[ofa-general] Re: New proposal for memory management

Wed Apr 29 05:15:57 PDT 2009

On Apr 29, 2009, at 12:03 AM, Jason Gunthorpe wrote:

> I've often wondered, wouldn't it just be fine for MPI if the entire
> process address space is kept pinned, registered and consistent with
> the HCA? The process would opt in to this behavior during MPI
> startup. Similar in spirit to the all physical memory registration the
> kernel can do.
>

An interesting idea.  As I understand your idea, you essentially have  
to pre-allocate memory to all MPI processes, registering all available  
RAM.  After thinking about this a little bit, I think there are still  
a few problems, though:

- How much memory do you give to each MPI process?  (phys_ram -  
OS_overhead) / num_mpi_processes?  What if each MPI process is not  
created equal -- some need more RAM than others?  Does each MPI  
process need to know at the beginning of time the max memory that it  
might need in the future?  That could be quite difficult to know -- it  
seems like an large new restriction to impose on users.

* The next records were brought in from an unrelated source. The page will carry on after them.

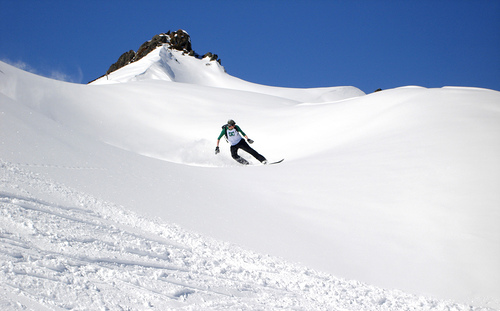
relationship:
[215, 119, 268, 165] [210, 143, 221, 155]
man wearing gloves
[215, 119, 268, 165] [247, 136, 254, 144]
man wearing gloves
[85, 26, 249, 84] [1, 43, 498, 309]
hill with snow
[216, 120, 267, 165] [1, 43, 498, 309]
man on snow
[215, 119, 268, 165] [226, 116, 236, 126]
man wearing hat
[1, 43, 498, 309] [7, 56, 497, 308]
snow on ground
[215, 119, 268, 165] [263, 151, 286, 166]
man on snowboard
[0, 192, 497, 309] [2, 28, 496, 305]
snow on ground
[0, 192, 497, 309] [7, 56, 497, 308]
snow on ground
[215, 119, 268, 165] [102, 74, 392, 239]
man on snow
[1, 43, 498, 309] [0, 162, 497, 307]
snow on ground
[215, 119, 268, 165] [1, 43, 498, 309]
man in snow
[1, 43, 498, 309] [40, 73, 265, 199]
snow on landscape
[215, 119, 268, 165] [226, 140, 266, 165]
man wears pants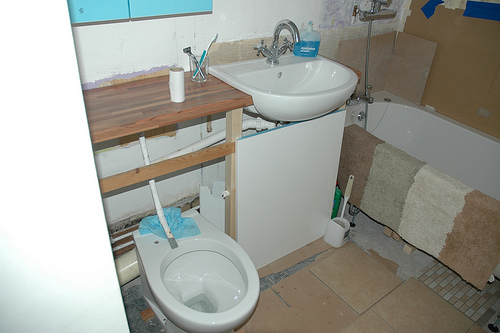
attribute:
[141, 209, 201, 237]
tissue paper — blue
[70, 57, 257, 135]
shelf — brown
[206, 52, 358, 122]
sink — white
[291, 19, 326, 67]
soap — liquid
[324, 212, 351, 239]
holder — brush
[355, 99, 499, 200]
tub — white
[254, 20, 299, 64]
faucet — silver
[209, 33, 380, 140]
sink — water faucet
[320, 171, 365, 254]
toilet cleaner — white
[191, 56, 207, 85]
cup — small, clear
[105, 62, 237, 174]
table — tall, brown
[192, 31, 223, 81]
brush — stand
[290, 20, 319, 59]
soap — blue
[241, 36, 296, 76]
handle — hot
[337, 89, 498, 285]
bath tub — NO SHOWER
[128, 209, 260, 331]
toilet — blue, white, NO WATER TANK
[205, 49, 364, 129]
sink — white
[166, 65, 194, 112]
roll — almost empty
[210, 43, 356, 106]
sink —  NO BATHROOM CUPBOARD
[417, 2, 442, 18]
tape — blue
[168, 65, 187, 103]
roll — toilet paper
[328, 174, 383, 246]
brush — cleaning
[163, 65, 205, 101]
paper roll — empty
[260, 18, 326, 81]
faucet — silver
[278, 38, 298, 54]
handle — cold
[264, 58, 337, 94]
circle — Half 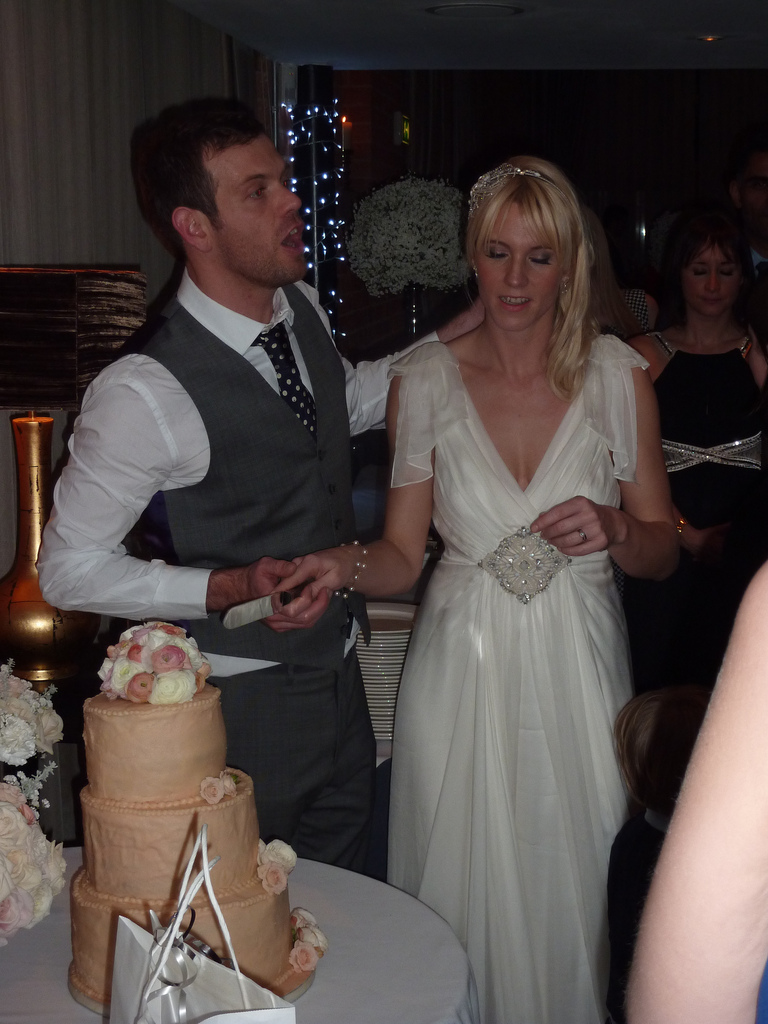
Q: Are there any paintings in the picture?
A: No, there are no paintings.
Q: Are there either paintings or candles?
A: No, there are no paintings or candles.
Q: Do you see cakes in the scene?
A: Yes, there is a cake.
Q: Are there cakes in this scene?
A: Yes, there is a cake.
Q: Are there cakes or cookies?
A: Yes, there is a cake.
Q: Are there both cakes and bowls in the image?
A: No, there is a cake but no bowls.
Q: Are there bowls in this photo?
A: No, there are no bowls.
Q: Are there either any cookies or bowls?
A: No, there are no bowls or cookies.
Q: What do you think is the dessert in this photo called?
A: The dessert is a cake.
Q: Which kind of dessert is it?
A: The dessert is a cake.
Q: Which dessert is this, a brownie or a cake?
A: That is a cake.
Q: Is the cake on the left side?
A: Yes, the cake is on the left of the image.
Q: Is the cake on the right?
A: No, the cake is on the left of the image.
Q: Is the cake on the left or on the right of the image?
A: The cake is on the left of the image.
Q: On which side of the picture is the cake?
A: The cake is on the left of the image.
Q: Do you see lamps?
A: Yes, there is a lamp.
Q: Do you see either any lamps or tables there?
A: Yes, there is a lamp.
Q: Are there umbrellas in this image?
A: No, there are no umbrellas.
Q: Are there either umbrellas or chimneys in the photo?
A: No, there are no umbrellas or chimneys.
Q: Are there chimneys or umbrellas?
A: No, there are no umbrellas or chimneys.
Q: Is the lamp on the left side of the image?
A: Yes, the lamp is on the left of the image.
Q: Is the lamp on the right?
A: No, the lamp is on the left of the image.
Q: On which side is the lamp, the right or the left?
A: The lamp is on the left of the image.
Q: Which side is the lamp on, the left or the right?
A: The lamp is on the left of the image.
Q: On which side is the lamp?
A: The lamp is on the left of the image.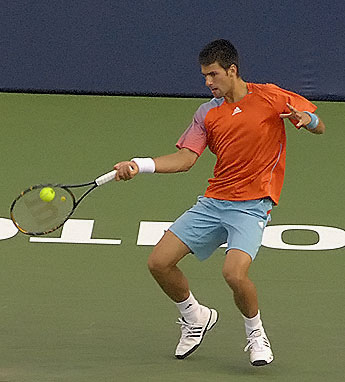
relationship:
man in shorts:
[110, 35, 327, 370] [165, 190, 274, 264]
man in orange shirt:
[113, 39, 326, 367] [176, 82, 317, 202]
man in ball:
[110, 35, 327, 370] [39, 187, 56, 203]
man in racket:
[113, 39, 326, 367] [11, 163, 133, 234]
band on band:
[130, 157, 155, 174] [130, 157, 155, 174]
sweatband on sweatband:
[301, 105, 318, 130] [303, 111, 318, 130]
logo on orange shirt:
[231, 105, 242, 118] [176, 82, 317, 202]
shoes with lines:
[233, 314, 278, 366] [262, 334, 269, 346]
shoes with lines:
[233, 314, 278, 366] [261, 342, 272, 349]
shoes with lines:
[169, 305, 221, 359] [182, 331, 203, 338]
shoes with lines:
[169, 305, 221, 359] [184, 327, 204, 333]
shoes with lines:
[169, 305, 221, 359] [187, 322, 204, 329]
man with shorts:
[110, 35, 327, 370] [168, 195, 272, 262]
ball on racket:
[39, 187, 56, 203] [8, 169, 122, 233]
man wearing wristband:
[113, 39, 326, 367] [131, 154, 156, 172]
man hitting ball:
[113, 39, 326, 367] [35, 177, 58, 208]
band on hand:
[130, 157, 155, 174] [112, 158, 138, 181]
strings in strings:
[24, 188, 58, 226] [10, 184, 73, 234]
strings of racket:
[10, 184, 73, 234] [11, 163, 133, 234]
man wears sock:
[110, 35, 327, 370] [172, 286, 202, 326]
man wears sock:
[110, 35, 327, 370] [237, 308, 265, 337]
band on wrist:
[130, 148, 156, 188] [110, 138, 175, 204]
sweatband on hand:
[303, 111, 318, 130] [277, 103, 322, 145]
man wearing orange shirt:
[110, 35, 327, 370] [175, 82, 314, 205]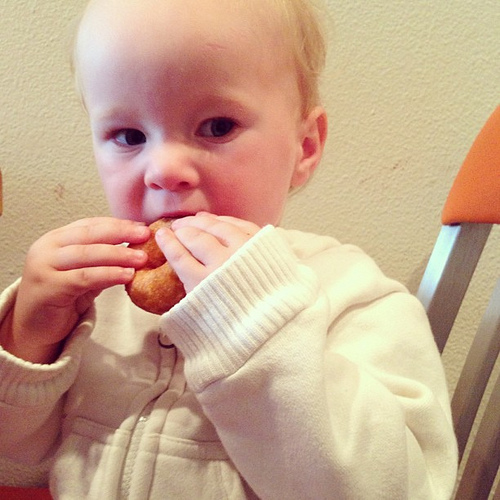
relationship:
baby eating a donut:
[2, 1, 457, 499] [122, 217, 187, 309]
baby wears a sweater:
[2, 1, 457, 499] [0, 226, 459, 499]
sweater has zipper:
[0, 226, 459, 499] [113, 328, 181, 499]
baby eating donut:
[2, 1, 457, 499] [122, 217, 187, 309]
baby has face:
[2, 1, 457, 499] [86, 83, 285, 239]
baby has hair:
[2, 1, 457, 499] [268, 1, 328, 117]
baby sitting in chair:
[2, 1, 457, 499] [413, 101, 499, 492]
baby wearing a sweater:
[2, 1, 457, 499] [0, 226, 459, 499]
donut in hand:
[122, 217, 187, 309] [154, 210, 262, 293]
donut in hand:
[122, 217, 187, 309] [24, 213, 150, 309]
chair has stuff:
[413, 101, 499, 492] [439, 102, 499, 225]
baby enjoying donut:
[2, 1, 457, 499] [122, 217, 187, 309]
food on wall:
[53, 184, 67, 196] [2, 3, 496, 500]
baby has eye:
[2, 1, 457, 499] [193, 117, 239, 138]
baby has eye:
[2, 1, 457, 499] [110, 127, 147, 146]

- As we head towards "manycore", the above problem will get [much]  
worse, because I think we'll be heading back to the days of running  
multiple different MPI jobs on a single machine.  These jobs will have  
no a priori knowledge of each other; if the 2nd MPI job launched on a  
machine needs more than (phys_ram - OS_overhead) / num_processors, how  
is that coordinated with the 1st MPI job that is already running on  
the same machine?

- What about any other (non-MPI) process that needs to run?  If all  
memory after the OS is registered / unswappable / allocated to MPI  
processes, then how do random processes get any memory to run?  (e.g.,  
shell scripts, daemons, ... etc.)  If you simply leave X space un- 
register specifically for such non-MPI processes, how do you decide  
the value of X?

- The preallocation/registration of memory must happen pre-main()  
because the first MPI function that is invoked (MPI_Init()) may not  
occur until well after main(), and potentially after some calls to  
malloc (etc.).  For example, the following is a valid MPI program:

int main(...) {
   int *a = malloc(...);
   MPI_Init(...);
   MPI_Send(a, ...);
   ...
}

Re-reading your brief text; I'm wondering if I missed the zen of what  
you're trying to suggest...?  If I'm off the mark, can you explain  
more?  Thanks.

-- 
Jeff Squyres
Cisco Systems